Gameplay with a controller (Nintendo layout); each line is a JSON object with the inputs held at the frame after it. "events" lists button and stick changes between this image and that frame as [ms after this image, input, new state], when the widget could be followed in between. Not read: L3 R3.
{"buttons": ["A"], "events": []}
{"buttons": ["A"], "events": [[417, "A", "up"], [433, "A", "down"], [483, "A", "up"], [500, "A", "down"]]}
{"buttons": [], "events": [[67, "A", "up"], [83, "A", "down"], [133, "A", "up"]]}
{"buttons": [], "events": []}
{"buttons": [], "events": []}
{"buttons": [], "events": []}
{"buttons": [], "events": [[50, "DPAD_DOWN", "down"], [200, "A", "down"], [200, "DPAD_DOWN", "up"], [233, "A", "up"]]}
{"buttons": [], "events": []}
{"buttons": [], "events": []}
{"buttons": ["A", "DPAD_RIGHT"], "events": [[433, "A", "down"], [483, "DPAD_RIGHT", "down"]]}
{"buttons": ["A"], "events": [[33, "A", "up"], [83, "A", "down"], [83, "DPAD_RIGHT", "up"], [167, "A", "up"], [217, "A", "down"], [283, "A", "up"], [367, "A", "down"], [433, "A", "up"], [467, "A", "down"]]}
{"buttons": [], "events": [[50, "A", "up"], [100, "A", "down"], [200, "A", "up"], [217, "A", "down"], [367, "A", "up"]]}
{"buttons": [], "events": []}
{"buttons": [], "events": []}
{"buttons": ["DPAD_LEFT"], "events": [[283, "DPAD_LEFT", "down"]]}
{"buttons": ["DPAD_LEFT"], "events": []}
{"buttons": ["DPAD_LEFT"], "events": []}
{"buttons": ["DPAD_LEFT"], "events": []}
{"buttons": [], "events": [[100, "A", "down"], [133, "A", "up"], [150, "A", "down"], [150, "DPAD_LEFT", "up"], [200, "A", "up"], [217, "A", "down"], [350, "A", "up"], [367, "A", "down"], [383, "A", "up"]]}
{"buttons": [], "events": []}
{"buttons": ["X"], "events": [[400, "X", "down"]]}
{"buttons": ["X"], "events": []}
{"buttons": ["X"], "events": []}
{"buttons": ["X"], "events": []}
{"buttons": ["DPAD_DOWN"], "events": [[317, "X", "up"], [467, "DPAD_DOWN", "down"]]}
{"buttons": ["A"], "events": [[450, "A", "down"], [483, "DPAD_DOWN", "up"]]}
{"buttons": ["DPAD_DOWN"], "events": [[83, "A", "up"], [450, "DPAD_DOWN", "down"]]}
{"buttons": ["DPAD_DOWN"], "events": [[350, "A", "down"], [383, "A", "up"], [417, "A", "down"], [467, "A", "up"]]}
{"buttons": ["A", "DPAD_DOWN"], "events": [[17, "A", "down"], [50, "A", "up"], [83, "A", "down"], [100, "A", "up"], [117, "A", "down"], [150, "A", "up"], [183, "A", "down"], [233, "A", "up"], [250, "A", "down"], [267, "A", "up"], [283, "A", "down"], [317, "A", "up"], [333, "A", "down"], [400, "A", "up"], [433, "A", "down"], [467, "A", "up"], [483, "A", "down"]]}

:::::

• _What needs to be done_:
What is needed is a verbatim copy of the data, complete from first line to last.

• _Finished task_:
Gameplay with a controller (Nintendo layout); each line is a JSON object with the inputs held at the frame after it. "events" lists button and stick changes between this image and that frame as [ms after this image, input, new state], when the widget could be followed in between. Not read: L3 R3.
{"buttons": ["A"], "events": []}
{"buttons": ["A"], "events": [[417, "A", "up"], [433, "A", "down"], [483, "A", "up"], [500, "A", "down"]]}
{"buttons": [], "events": [[67, "A", "up"], [83, "A", "down"], [133, "A", "up"]]}
{"buttons": [], "events": []}
{"buttons": [], "events": []}
{"buttons": [], "events": []}
{"buttons": [], "events": [[50, "DPAD_DOWN", "down"], [200, "A", "down"], [200, "DPAD_DOWN", "up"], [233, "A", "up"]]}
{"buttons": [], "events": []}
{"buttons": [], "events": []}
{"buttons": ["A", "DPAD_RIGHT"], "events": [[433, "A", "down"], [483, "DPAD_RIGHT", "down"]]}
{"buttons": ["A"], "events": [[33, "A", "up"], [83, "A", "down"], [83, "DPAD_RIGHT", "up"], [167, "A", "up"], [217, "A", "down"], [283, "A", "up"], [367, "A", "down"], [433, "A", "up"], [467, "A", "down"]]}
{"buttons": [], "events": [[50, "A", "up"], [100, "A", "down"], [200, "A", "up"], [217, "A", "down"], [367, "A", "up"]]}
{"buttons": [], "events": []}
{"buttons": [], "events": []}
{"buttons": ["DPAD_LEFT"], "events": [[283, "DPAD_LEFT", "down"]]}
{"buttons": ["DPAD_LEFT"], "events": []}
{"buttons": ["DPAD_LEFT"], "events": []}
{"buttons": ["DPAD_LEFT"], "events": []}
{"buttons": [], "events": [[100, "A", "down"], [133, "A", "up"], [150, "A", "down"], [150, "DPAD_LEFT", "up"], [200, "A", "up"], [217, "A", "down"], [350, "A", "up"], [367, "A", "down"], [383, "A", "up"]]}
{"buttons": [], "events": []}
{"buttons": ["X"], "events": [[400, "X", "down"]]}
{"buttons": ["X"], "events": []}
{"buttons": ["X"], "events": []}
{"buttons": ["X"], "events": []}
{"buttons": ["DPAD_DOWN"], "events": [[317, "X", "up"], [467, "DPAD_DOWN", "down"]]}
{"buttons": ["A"], "events": [[450, "A", "down"], [483, "DPAD_DOWN", "up"]]}
{"buttons": ["DPAD_DOWN"], "events": [[83, "A", "up"], [450, "DPAD_DOWN", "down"]]}
{"buttons": ["DPAD_DOWN"], "events": [[350, "A", "down"], [383, "A", "up"], [417, "A", "down"], [467, "A", "up"]]}
{"buttons": ["A", "DPAD_DOWN"], "events": [[17, "A", "down"], [50, "A", "up"], [83, "A", "down"], [100, "A", "up"], [117, "A", "down"], [150, "A", "up"], [183, "A", "down"], [233, "A", "up"], [250, "A", "down"], [267, "A", "up"], [283, "A", "down"], [317, "A", "up"], [333, "A", "down"], [400, "A", "up"], [433, "A", "down"], [467, "A", "up"], [483, "A", "down"]]}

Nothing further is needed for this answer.